I disagree. You can decide which evidence to accept and which to ignore, and your decisions may or may not be rational, but you can’t just will yourself to believe something. What if I offered you 10 million dollars to believe in the Tooth Fairy? Assuming you didn’t believe already, you wouldn’t be able to simply start believing. You would certainly have motivation to believe, and you’d probably tell me you believed, but you wouldn’t actually believe.

“Belief” is subject to many, many things. It’s, oxymoronically speaking, the everchanging end result of a great many processes of perception, emotion, reason, etc. Choice plays a big part in many of those processes.

“Belief” may not be subjectible to toggling on and off, but it’s hardly entirely divorced from the mental process of choice.

It’s not a matter of “buying” belief. It’s a matter of willfully ignoring that which has made sense to you in every other aspect of life, and saying, “Gee Whiz! This whole ‘permanent father’ thing is very comforting. I can let myself off the hook for bad behavior just by confessing my sins. I can do pretty much whatever I like and if I believe in this masquerade, I can live for eternity on a cloud!” You don’t believe in all the other made-up stuff, yet you choose to align yourself with god.

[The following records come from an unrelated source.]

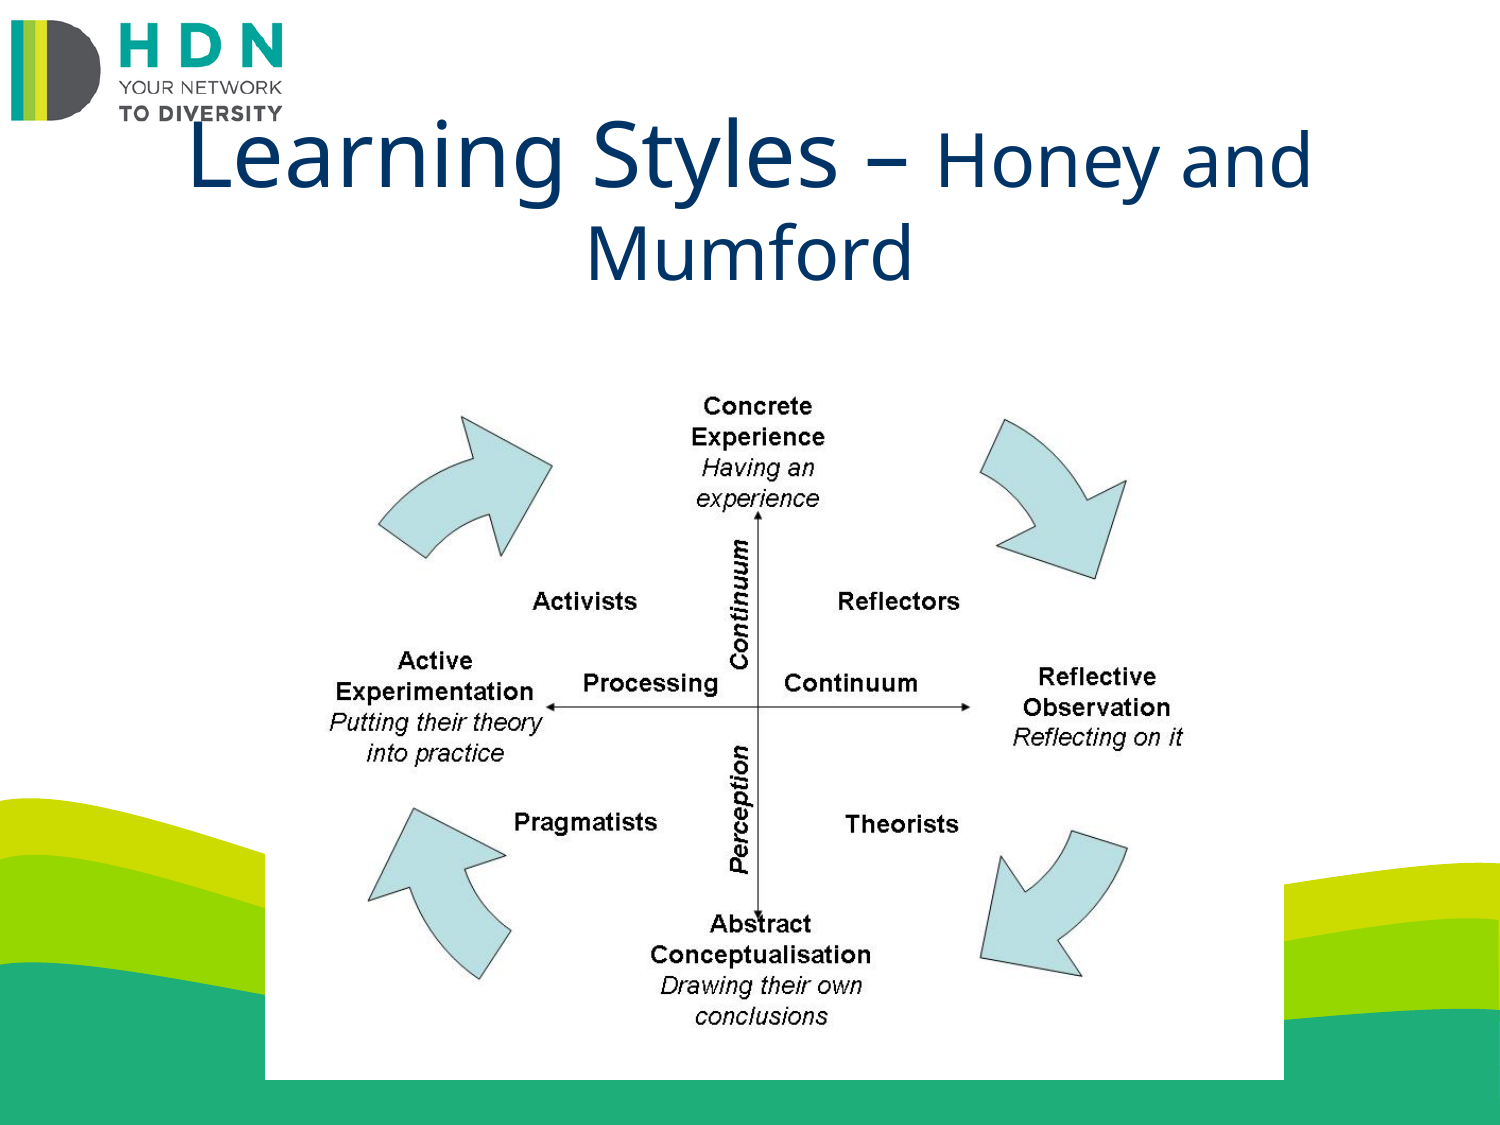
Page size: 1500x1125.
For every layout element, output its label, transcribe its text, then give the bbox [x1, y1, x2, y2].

title Learning Styles – Honey and Mumford [75, 101, 1425, 290]
picture [0, 0, 292, 132]
picture [265, 316, 1284, 1081]
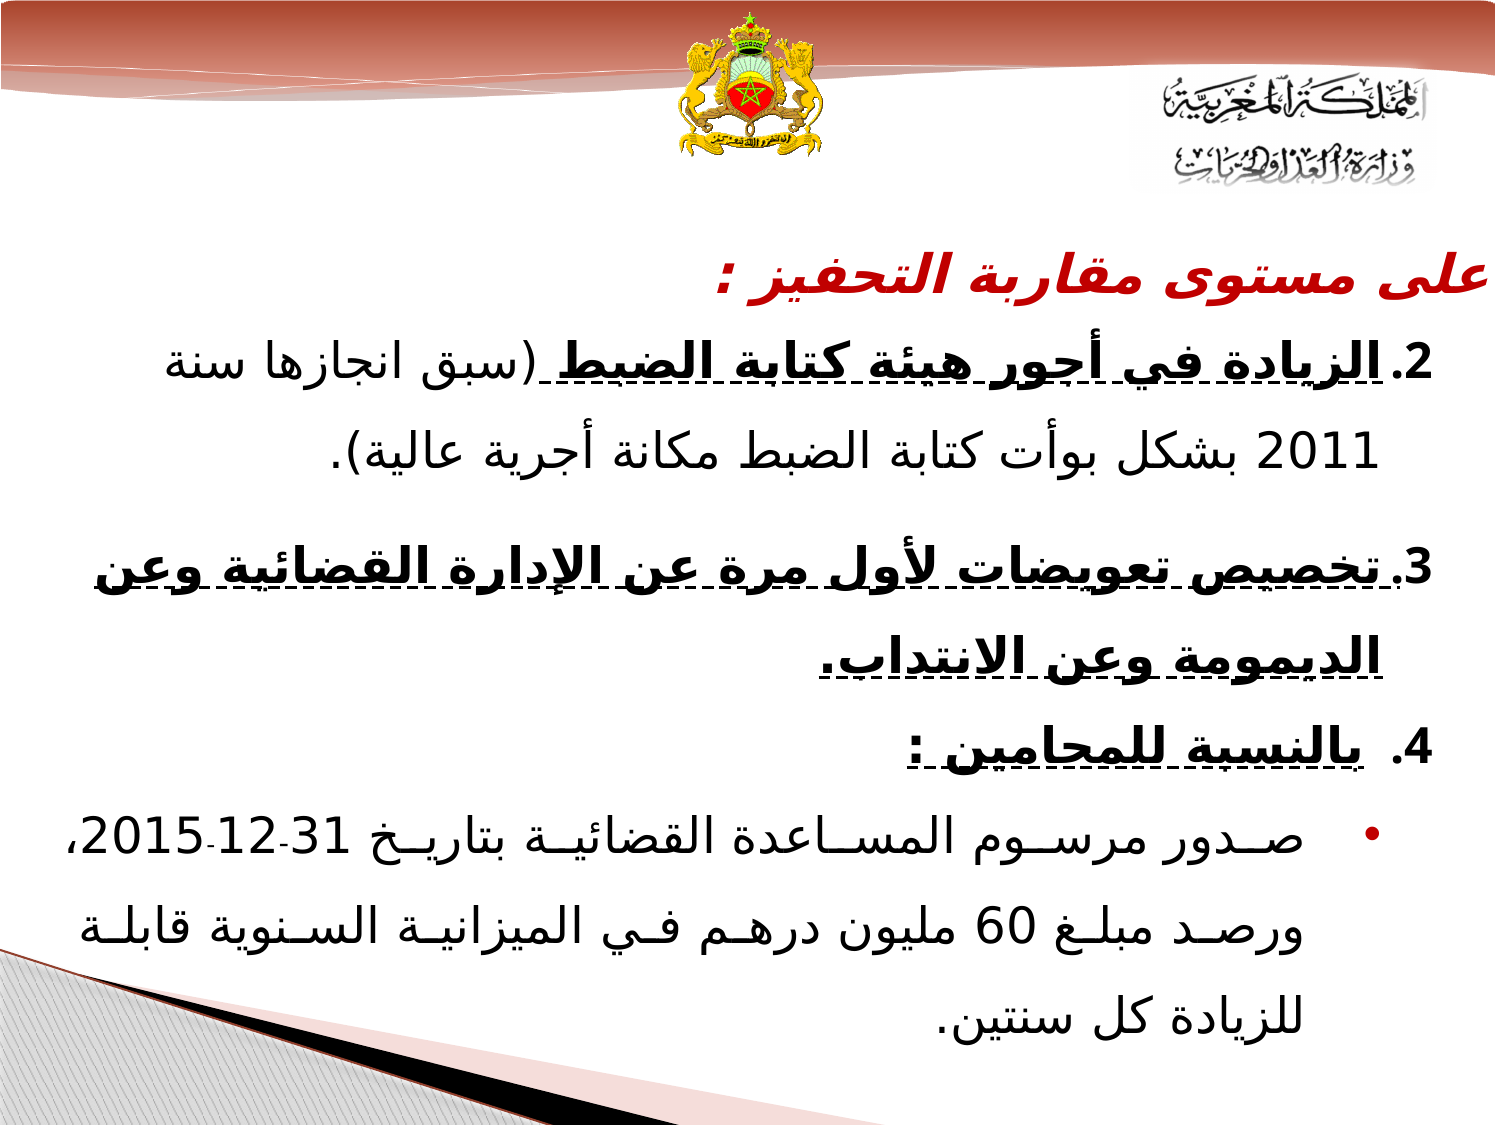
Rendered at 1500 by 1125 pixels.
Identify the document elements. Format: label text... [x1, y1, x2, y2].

text_box الزيادة في أجور هيئة كتابة الضبط (سبق انجازها سنة 2011 بشكل بوأت كتابة الضبط مكانة أجرية عالية). تخصيص تعويضات لأول مرة عن الإدارة القضائية وعن الديمومة وعن الانتداب. بالنسبة للمحامين : صدور مرسوم المساعدة القضائية بتاريخ 31-12-2015، ورصد مبلغ 60 مليون درهم في الميزانية السنوية قابلة للزيادة كل سنتين. [48, 290, 1454, 1051]
text_box على مستوى مقاربة التحفيز : [677, 231, 1500, 312]
picture [0, 0, 1500, 194]
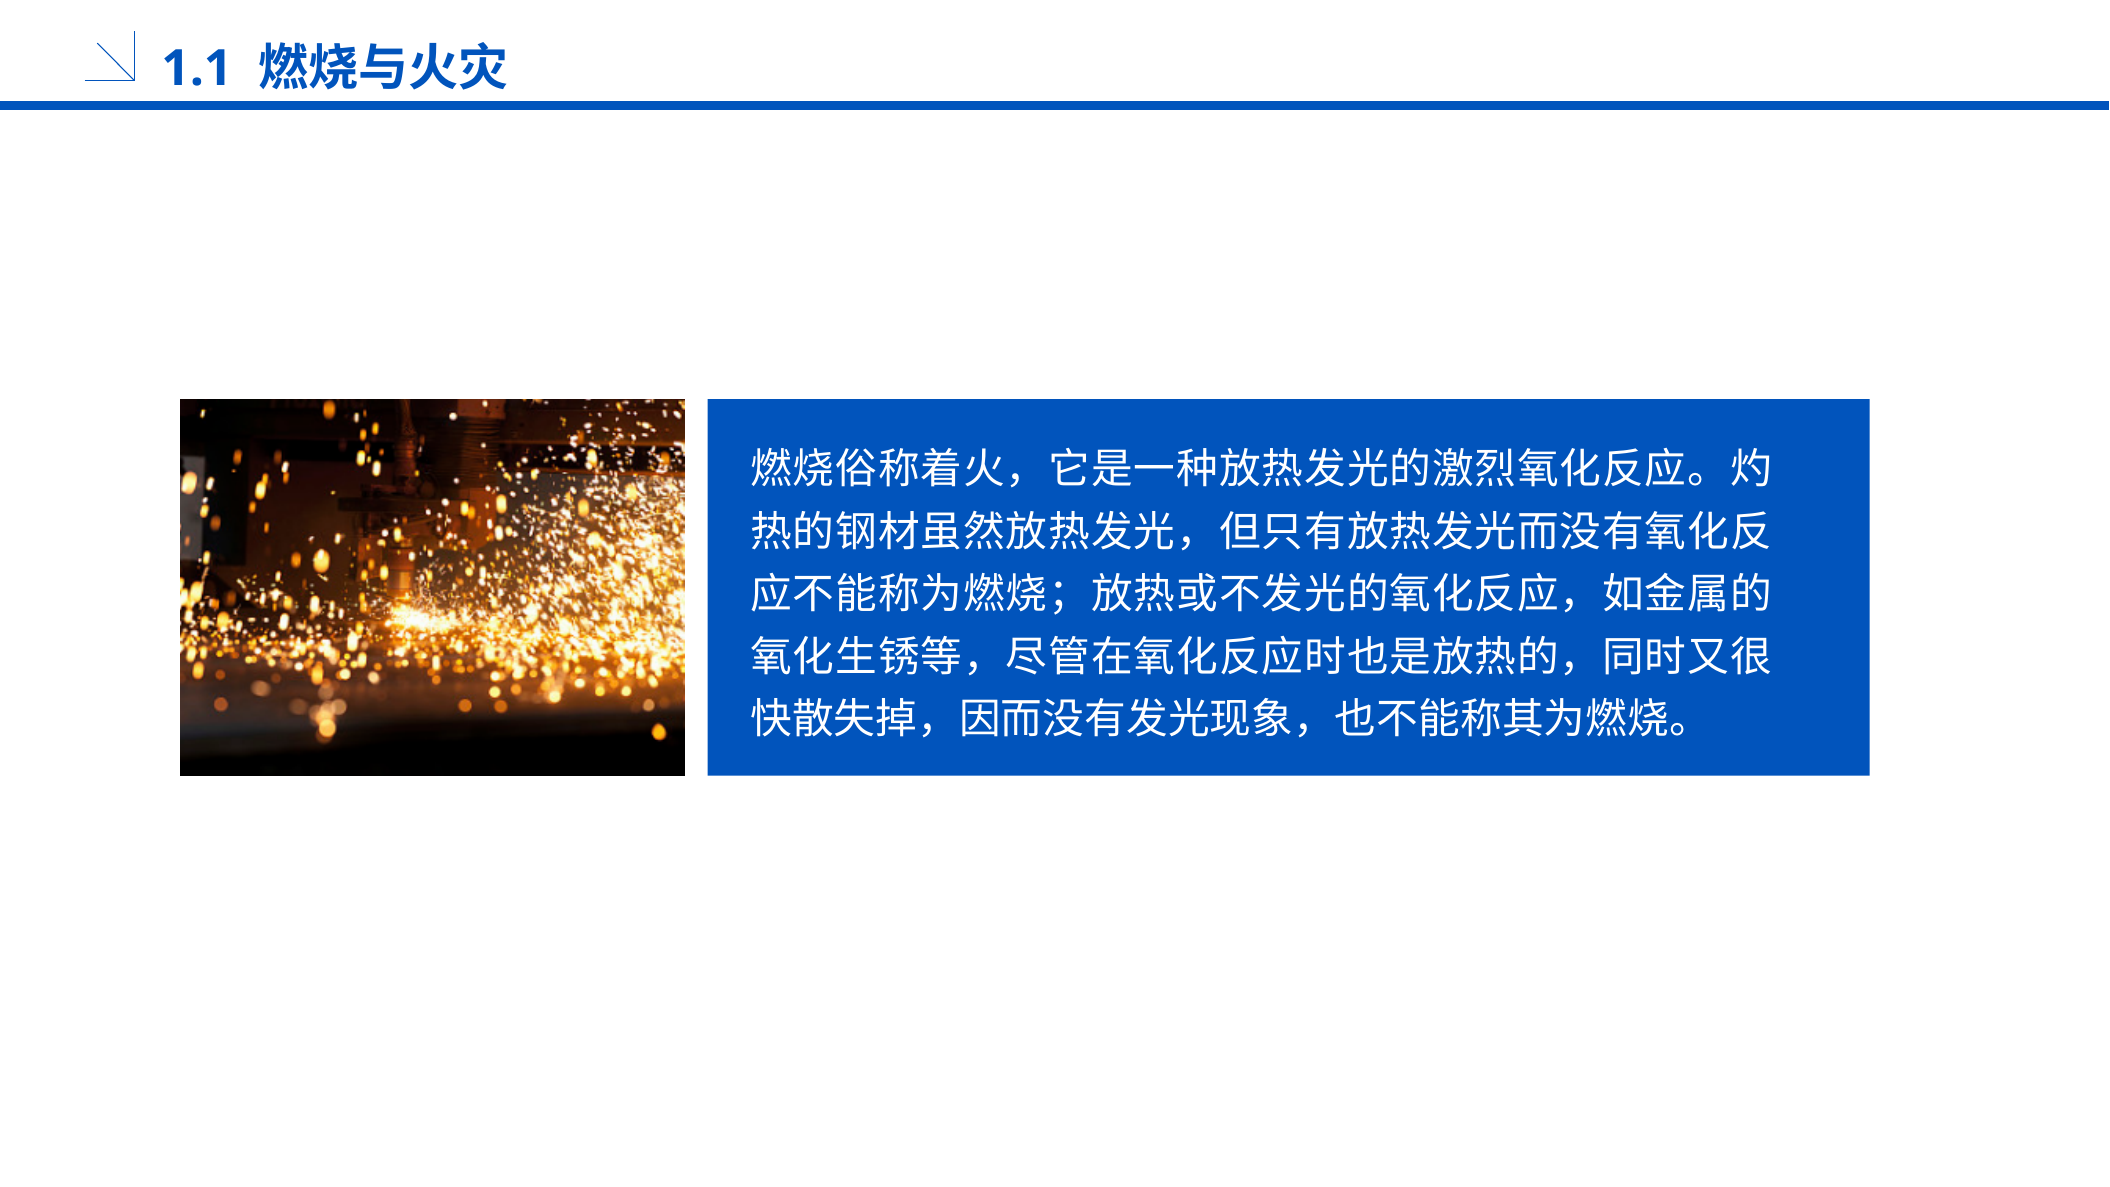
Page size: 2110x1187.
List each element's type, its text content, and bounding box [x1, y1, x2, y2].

picture [180, 399, 685, 776]
text_box 燃烧俗称着火，它是一种放热发光的激烈氧化反应。灼热的钢材虽然放热发光，但只有放热发光而没有氧化反应不能称为燃烧；放热或不发光的氧化反应，如金属的氧化生锈等，尽管在氧化反应时也是放热的，同时又很快散失掉，因而没有发光现象，也不能称其为燃烧。 [735, 422, 1787, 750]
text_box 1.1 燃烧与火灾 [145, 26, 619, 94]
text_box [707, 398, 1871, 777]
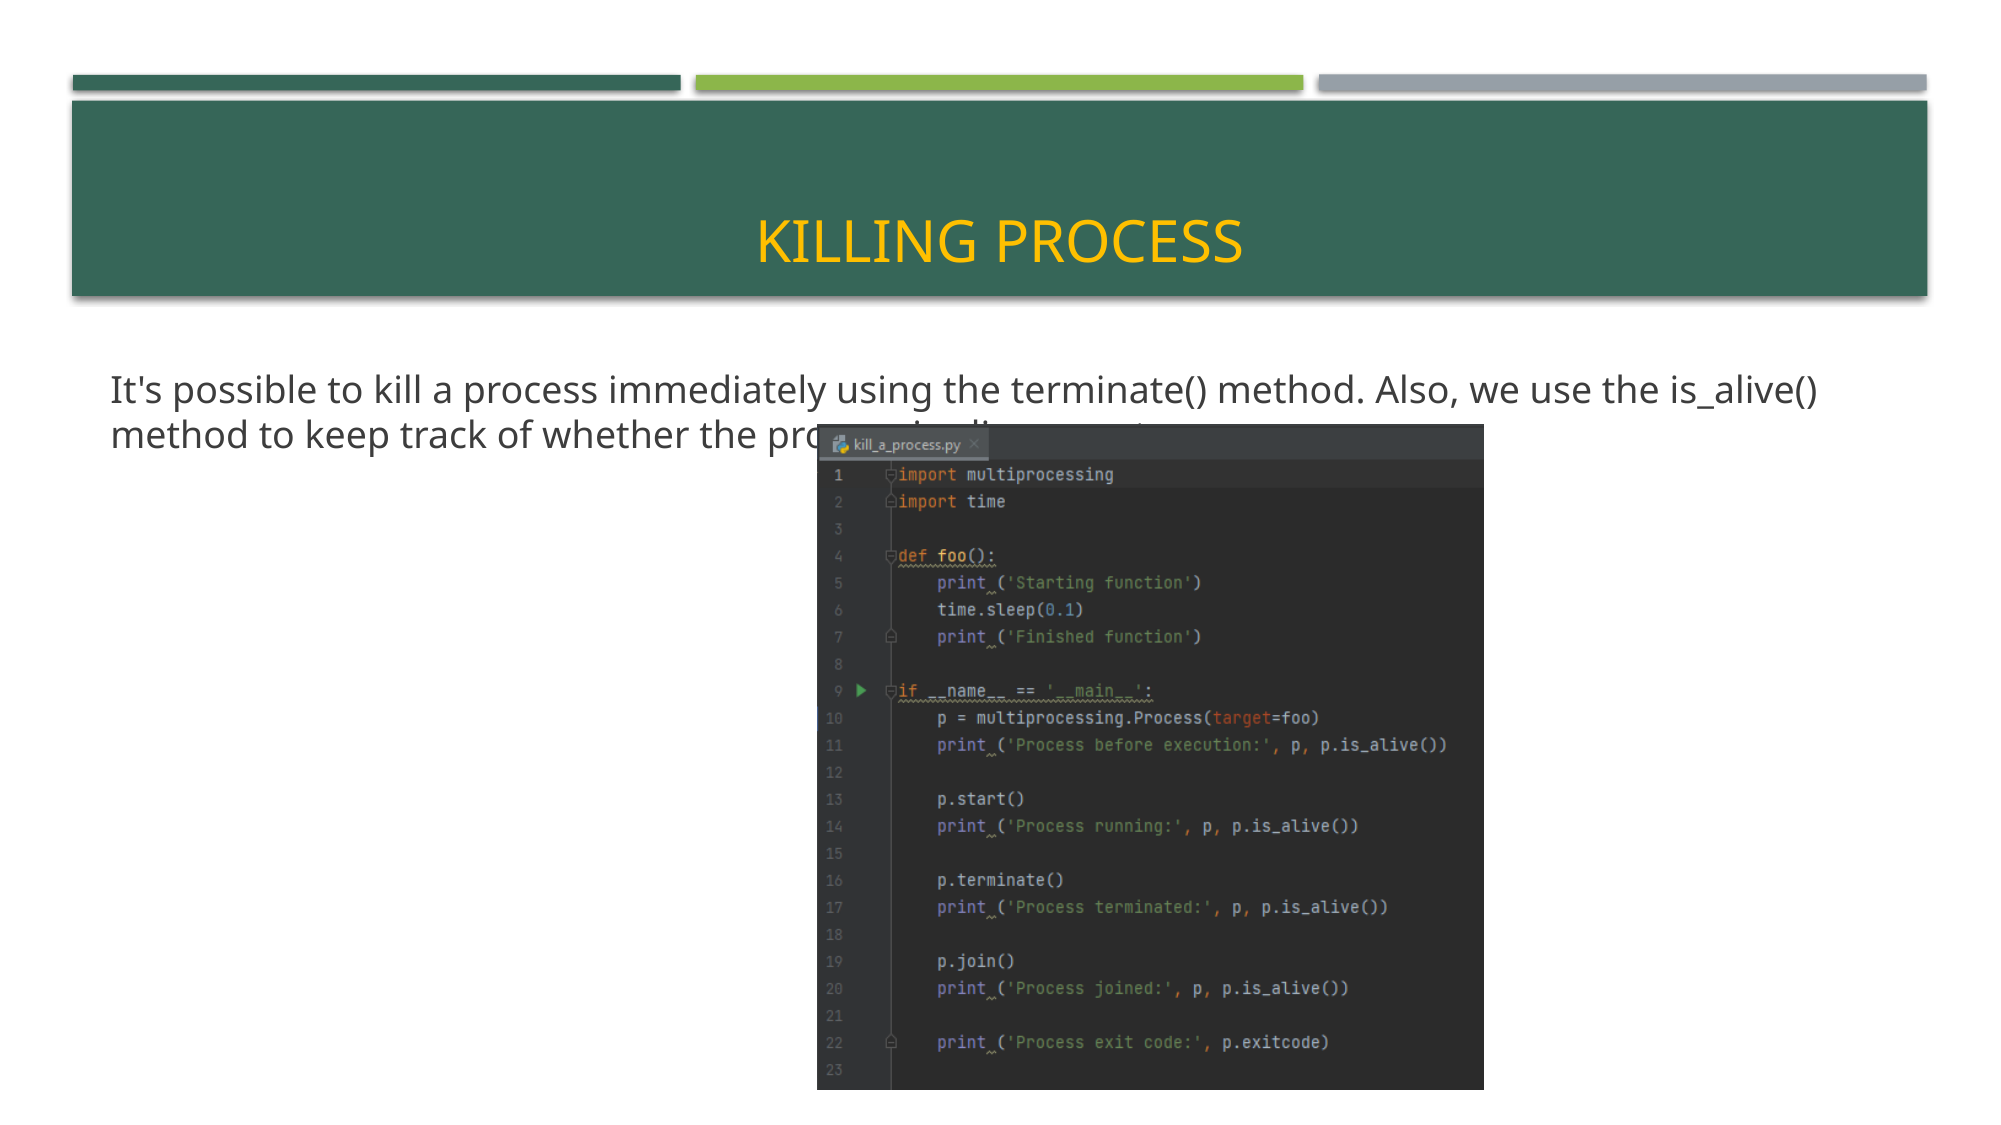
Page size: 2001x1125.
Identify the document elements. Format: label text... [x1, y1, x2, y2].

(I personally don’t think that most “believers” actually “believe.” I think they say they do to cover their bases. I’m sure a small percentage actually buy it, but certainly not the majority.)

Didn’t say it was. As you say, choice plays a part. That point was made earlier, and I agree. However, the fact remains that one cannot simply “choose” to believe something.

Obviously. That was merely an example of a hypothetical situation where, despite a powerful motivation to change one’s belief, one could not do so.

It’s quite possible that people can make choices that lead to a particular belief, but still, one cannot simply will oneself to believe. The mind is complex - many people believe irrational things, but there is always some sort of justification in their mind for doing so, even if the justification itself is a self-deception.

Well I don’t; I don’t believe in God.